The fact ChatGPT is trained using algorithms created to try to produce AI does not make it artificially intelligent. Indeed, if something does not understand something, it is not intelligent. The Latin word "Intelligere" means to understand, and is where the word intelligence comes from. The current misuse of the term AI is why some people now use the term "AGI". I don't, since I started in the field in those older, more civilized times (to misquote Star Wars).

ChatGPT uses ML algorithms to predict the next word to generate. The ML is trained on tons of text, therefore it is regurgitating stuff it has seen, and has no understanding of it whatsoever. It maintains an inner state that ensures the words produced are those expected from the context. The context is what your prompt creates. However, what is produced may be consistent with the context yet totally and utterly wrong. To determine that you need understanding, i.e. actual intelligence and knowledge.

Human beings presume that their interlocutors are trying to communicate something sensible, that has meaning: many utterances have a high degree of ambiguity (I saw the man with the telescope == using the telescope / carrying the telescope) so people naturally choose the meaning that best fits.
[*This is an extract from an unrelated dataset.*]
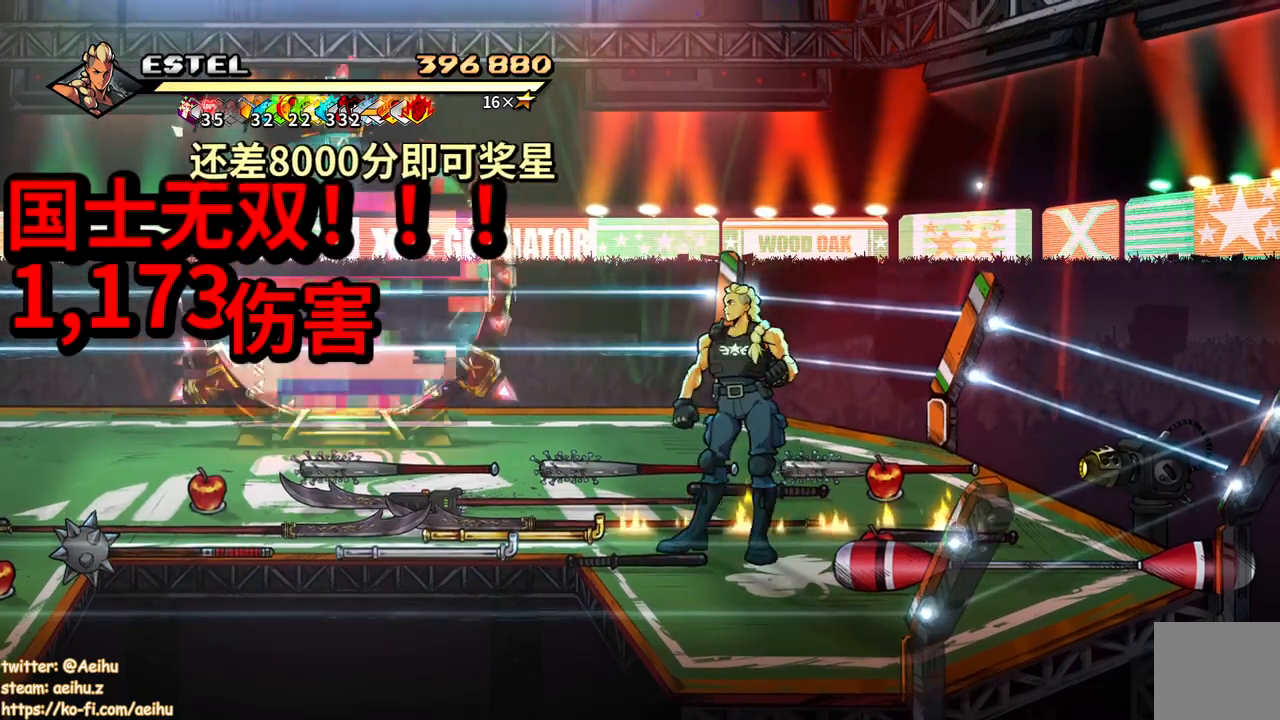
{"buttons": ["DPAD_UP", "DPAD_LEFT"], "events": [[200, "DPAD_LEFT", "down"], [217, "DPAD_UP", "down"]]}
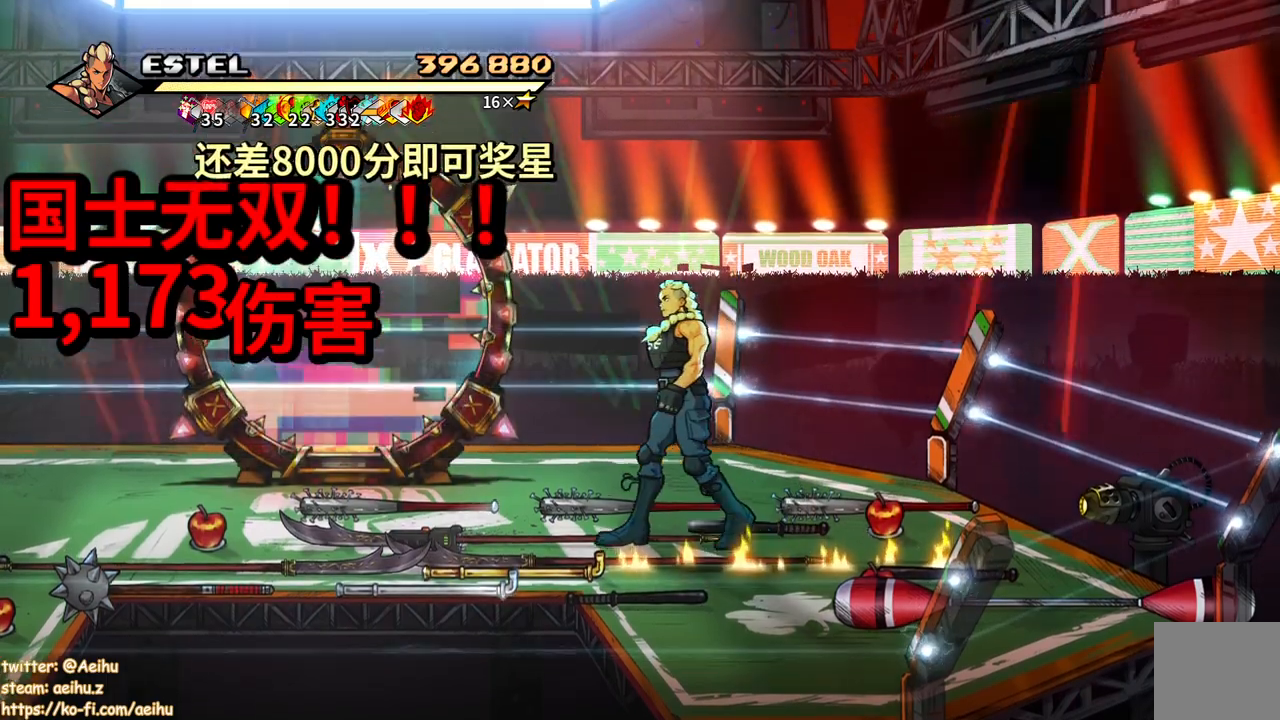
{"buttons": ["DPAD_LEFT"], "events": [[83, "DPAD_UP", "up"]]}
This makes people very likely to assign meaning where there is none.

"Period of adjustment" in this case means more people believing incorrect things... which could in the worst case lead to societal collapse/war. Unlike many others, I don't find this direction of research wise.

I find AlphaZero much more interesting since it actually learns a game by playing it, which suggests some kind of understanding is occurring.